Now clad in a white shirt — he's walking toward me, holding two buckets, sloshing water all over his boots. His face breaks into a smile — and his eyes belong to a different man. So clear, so free of pain.

A ripple of color, and now he's unbuttoning his shirt, letting it slide to the ground. I stare at his hard chest, and my insides quiver in response to the smolder in his eyes.

Thump-thump-thump-thump-thump
. My heart skips and heat floods down my neck, spreading across my ribcage like a warning.

I break the kiss, clutching my chest.

The whispers are whimpering, reluctantly fading.

“I-I—”

The world tilts and the hardwood floor rushes toward my face.

Pain explodes through my face as my nose takes the impact. I feel a hot flow, dousing my dress.

“Bloody — Beth!” Morgan's voice is close, and his knee hits the ground by my ear.

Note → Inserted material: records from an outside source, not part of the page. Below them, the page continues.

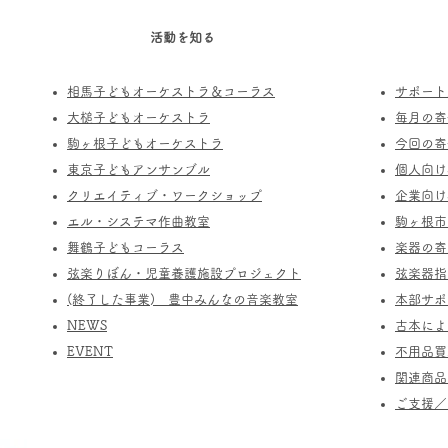
活動を知る
相馬子どもオーケストラ＆コーラス
サポート
​大槌子どもオーケストラ
​毎月の
駒ヶ根子どもオーケストラ
今回の寄
​東京子どもアンサンブル
個人向け
​クリエイティブ・ワークショップ
企業向け
エル・システマ作曲教室
駒ヶ根市
​舞鶴子どもコーラス
楽器の寄
​​弦楽りぼん・児童養護施設プロジェクト
​弦楽器
(終了した事業) ​豊中みんなの音楽教室
​本部サ
​NEWS
​古本に
​EVENT
不用品買
関連商品
​ご支援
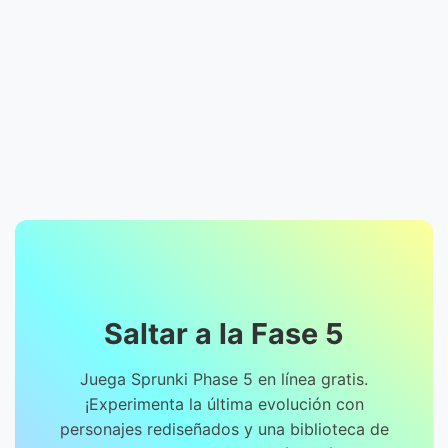
Saltar a la Fase 5
Juega Sprunki Phase 5 en línea gratis.
¡Experimenta la última evolución con
personajes rediseñados y una biblioteca de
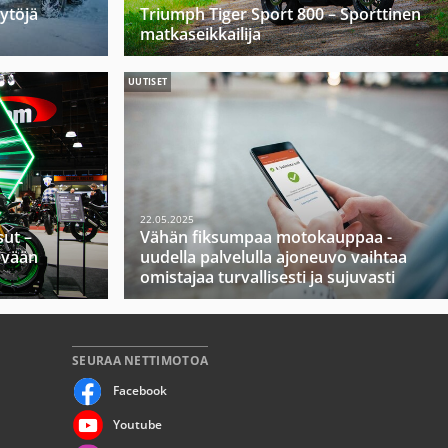
öytöjä
Triumph Tiger Sport 800 – Sporttinen
matkaseikkailija
UUTISET
22.05.2025
ut –
Vähän fiksumpaa motokauppaa -
evään
uudella palvelulla ajoneuvo vaihtaa
omistajaa turvallisesti ja sujuvasti
SEURAA NETTIMOTOA
Facebook
Youtube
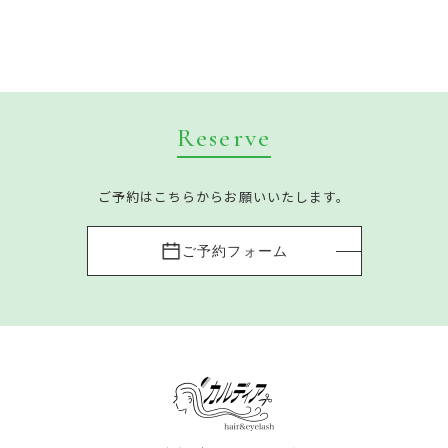
Reserve
ご予約はこちらからお願いいたします。
ご予約フォーム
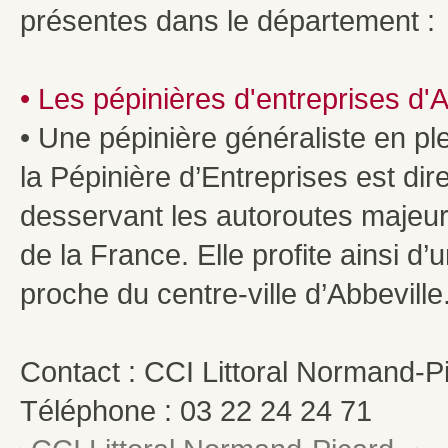
présentes dans le département :
• Les pépinières d'entreprises d'A
• Une pépinière généraliste en ple
la Pépinière d’Entreprises est di
desservant les autoroutes majeure
de la France. Elle profite ainsi d’u
proche du centre-ville d’Abbeville
Contact : CCI Littoral Normand-P
Téléphone : 03 22 24 24 71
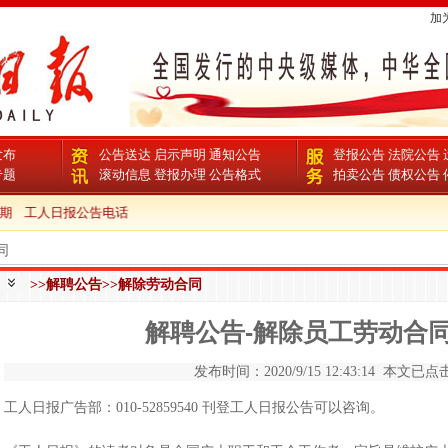
加
发布
公告送达
启示声明
通知公告
登报公告
法院公告
专题
滚动信息
登报办理
公告格式
拍卖公告
债权公告
期
工人日报公告电话
同
>>解聘公告>>解除劳动合同
解聘公告-解除员工劳动合
发布时间：2020/9/15 12:43:14 本文已点击
工人日报广告部：010-52859540 刊登工人日报公告可以咨询。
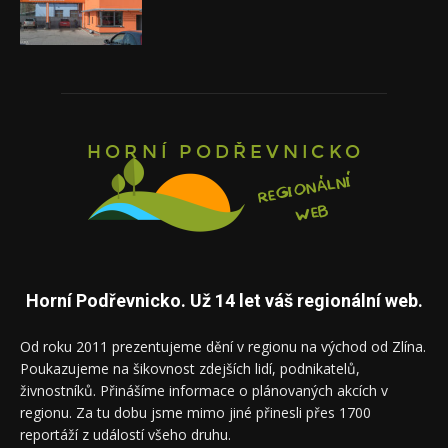
Horní Podřevnicko. Už 14 let váš regionální web.
Od roku 2011 prezentujeme dění v regionu na východ od Zlína.
Poukazujeme na šikovnost zdejších lidí, podnikatelů,
živnostníků. Přinášíme informace o plánovaných akcích v
regionu. Za tu dobu jsme mimo jiné přinesli přes 1700
reportáží z událostí všeho druhu.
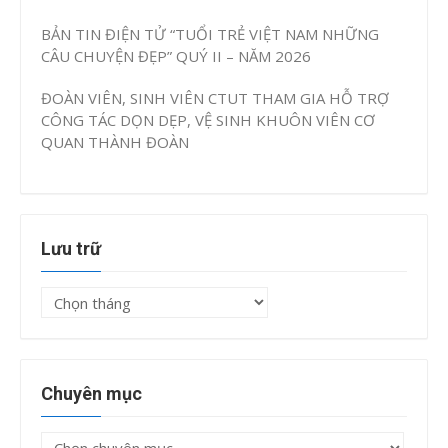
BẢN TIN ĐIỆN TỬ “TUỔI TRẺ VIỆT NAM NHỮNG
CÂU CHUYỆN ĐẸP” QUÝ II – NĂM 2026
ĐOÀN VIÊN, SINH VIÊN CTUT THAM GIA HỖ TRỢ
CÔNG TÁC DỌN DẸP, VỆ SINH KHUÔN VIÊN CƠ
QUAN THÀNH ĐOÀN
Lưu trữ
Lưu
trữ
Chuyên mục
Chuyên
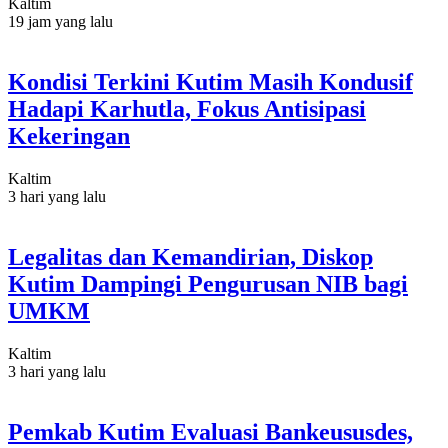
Kaltim
19 jam yang lalu
Kondisi Terkini Kutim Masih Kondusif
Hadapi Karhutla, Fokus Antisipasi
Kekeringan
Kaltim
3 hari yang lalu
Legalitas dan Kemandirian, Diskop
Kutim Dampingi Pengurusan NIB bagi
UMKM
Kaltim
3 hari yang lalu
Pemkab Kutim Evaluasi Bankeususdes,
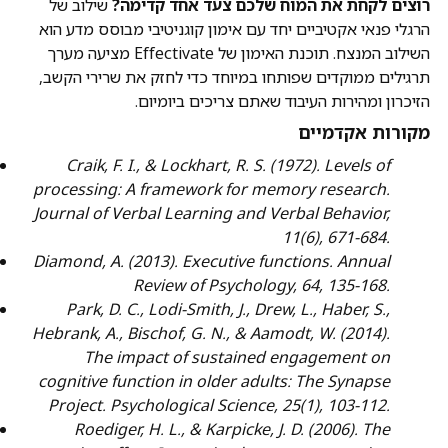
רוצים לקחת את המוח שלכם צעד אחד קדימה?
שילוב של
הרגלי פנאי אקטיביים יחד עם אימון קוגניטיבי מבוסס מדע הוא
השילוב המנצח. תוכנת האימון של Effectivate מציעה מערך
תרגילים ממוקדים שפותחו במיוחד כדי לחזק את שרירי הקשב,
הזיכרון ומהירות העיבוד שאתם צריכים ביומיום.
מקורות אקדמיים
Craik, F. I., & Lockhart, R. S. (1972). Levels of
processing: A framework for memory research.
Journal of Verbal Learning and Verbal Behavior,
11(6), 671-684.
Diamond, A. (2013). Executive functions. Annual
Review of Psychology, 64, 135-168.
Park, D. C., Lodi-Smith, J., Drew, L., Haber, S.,
Hebrank, A., Bischof, G. N., & Aamodt, W. (2014).
The impact of sustained engagement on
cognitive function in older adults: The Synapse
Project. Psychological Science, 25(1), 103-112.
Roediger, H. L., & Karpicke, J. D. (2006). The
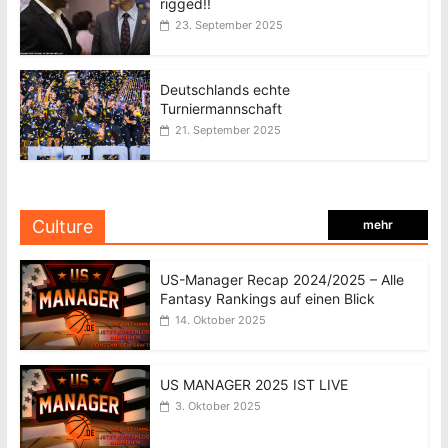
rigged!!
23. September 2025
Deutschlands echte
Turniermannschaft
21. September 2025
Culture
mehr
US-Manager Recap 2024/2025 – Alle
Fantasy Rankings auf einen Blick
14. Oktober 2025
US MANAGER 2025 IST LIVE
3. Oktober 2025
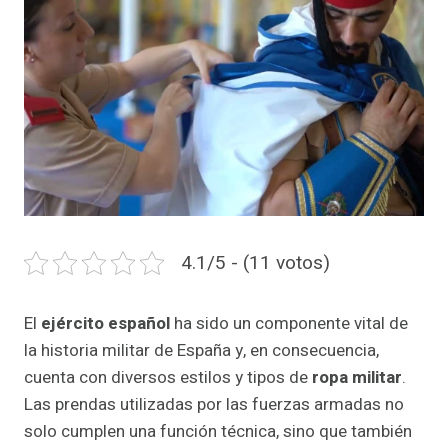
4.1/5 - (11 votos)
El
ejército español
ha sido un componente vital de
la historia militar de España y, en consecuencia,
cuenta con diversos estilos y tipos de
ropa militar
.
Las prendas utilizadas por las fuerzas armadas no
solo cumplen una función técnica, sino que también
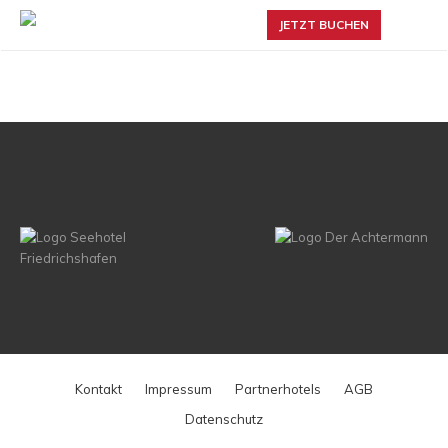
JETZT BUCHEN
Kontakt
Impressum
Partnerhotels
AGB
Datenschutz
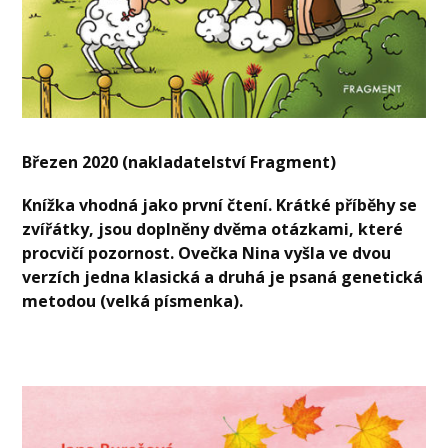
Březen 2020 (nakladatelství Fragment)
Knížka vhodná jako první čtení. Krátké příběhy se
zvířátky, jsou doplněny dvěma otázkami, které
procvičí pozornost. Ovečka Nina vyšla ve dvou
verzích jedna klasická a druhá je psaná genetická
metodou (velká písmenka).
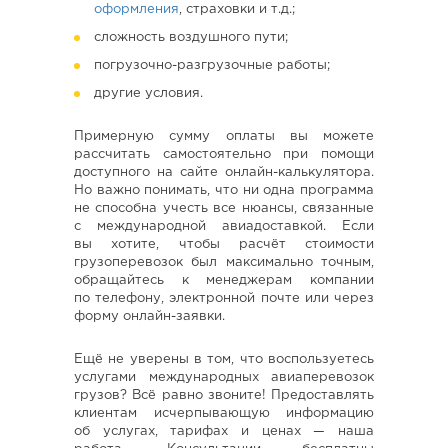
оформления
, страховки и т.д.;
сложность воздушного пути;
погрузочно-разгрузочные работы;
другие условия.
Примерную сумму оплаты вы можете
рассчитать самостоятельно при помощи
доступного на сайте онлайн-калькулятора.
Но важно понимать, что ни одна программа
не способна учесть все нюансы, связанные
с международной авиадоставкой. Если
вы хотите, чтобы расчёт стоимости
грузоперевозок был максимально точным,
обращайтесь к менеджерам компании
по телефону, электронной почте или через
форму онлайн-заявки.
Ещё не уверены в том, что воспользуетесь
услугами международных авиаперевозок
грузов? Всё равно звоните! Предоставлять
клиентам исчерпывающую информацию
об услугах, тарифах и ценах — наша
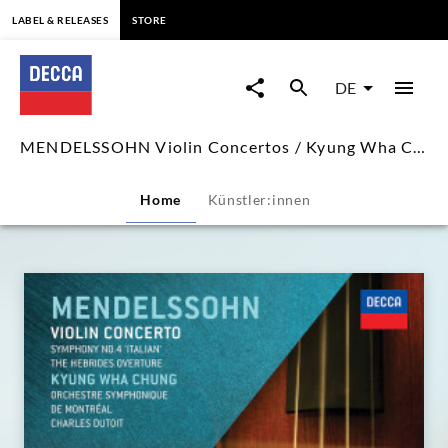
springen
LABEL & RELEASES
STORE
MENDELSSOHN
Violin
DE
Concertos
MENDELSSOHN Violin Concertos / Kyung Wha Chung
/
Home
Künstler:innen
Kyung
Wha
Chung
|
Decca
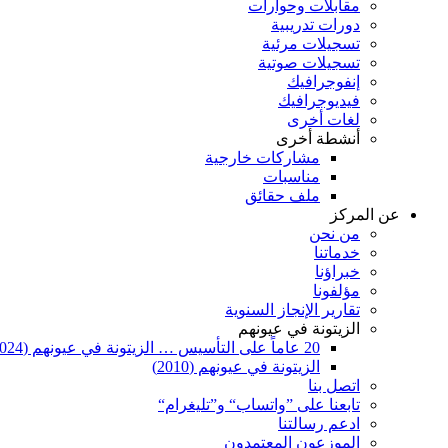
مقابلات وحوارات
دورات تدريبية
تسجيلات مرئية
تسجيلات صوتية
إنفوجرافيك
فيديوجرافيك
لغات أخرى
أنشطة أخرى
مشاركات خارجية
مناسبات
ملف حقائق
عن المركز
من نحن
خدماتنا
خبراؤنا
مؤلفونا
تقارير الإنجاز السنوية
الزيتونة في عيونهم
20 عاماً على التأسيس … الزيتونة في عيونهم (2024)
الزيتونة في عيونهم (2010)
اتصل بنا
تابعنا على ”واتساب“ و”تليغرام“
ادعم رسالتنا
الموزعون المعتمدون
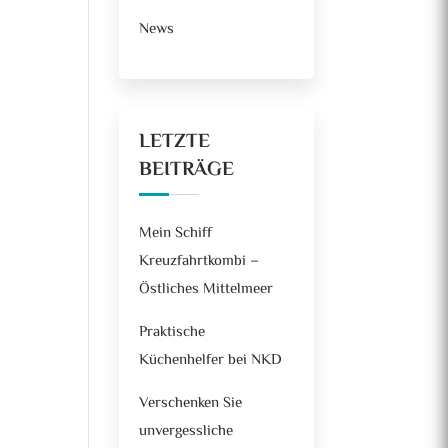
News
LETZTE
BEITRÄGE
Mein Schiff
Kreuzfahrtkombi –
Östliches Mittelmeer
Praktische
Küchenhelfer bei NKD
Verschenken Sie
unvergessliche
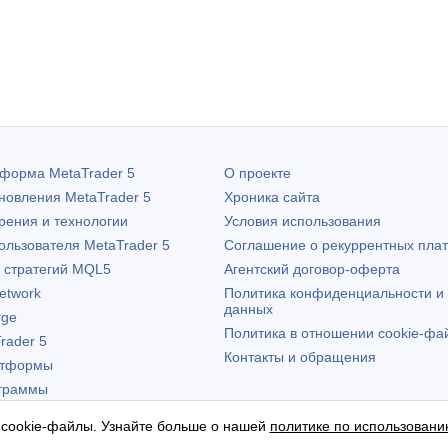
атформа
MetaTrader 5
О проекте
бновления
MetaTrader 5
Хроника сайта
рения и технологии
Условия использования
пользователя
MetaTrader 5
Соглашение о рекуррентных пла
х стратегий MQL5
Агентский договор-оферта
etwork
Политика конфиденциальности и
данных
rge
Политика в отношении cookie-фа
rader 5
Контакты и обращения
атформы
граммы
 cookie-файлы. Узнайте больше о нашей
политике по использовани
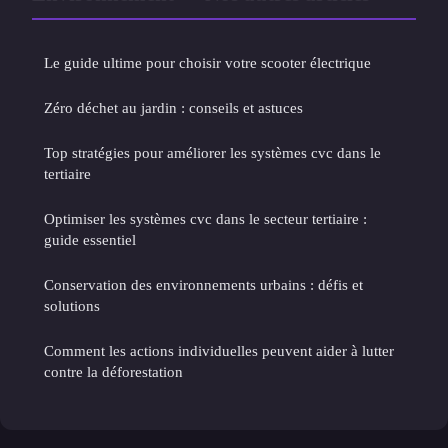
Le guide ultime pour choisir votre scooter électrique
Zéro déchet au jardin : conseils et astuces
Top stratégies pour améliorer les systèmes cvc dans le
tertiaire
Optimiser les systèmes cvc dans le secteur tertiaire :
guide essentiel
Conservation des environnements urbains : défis et
solutions
Comment les actions individuelles peuvent aider à lutter
contre la déforestation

Beth's hands cradle my head in her lap. Blackness presses in, and I fight against it. But it's a heavy vise, crushing my thoughts. Their conversation slips in and out in time with my battle against the darkness.

“What have you done?” Beth, her voice catching.

“I'm sorry, sister. I don't know what came over me. She — I'm drawn to her. Despite it all. Despite the futility.”

“Morgan! She is not of your class. She may not even be in the court.”

“I know.” His voice deepens. “I can no longer fight it, Beth. I've tried.”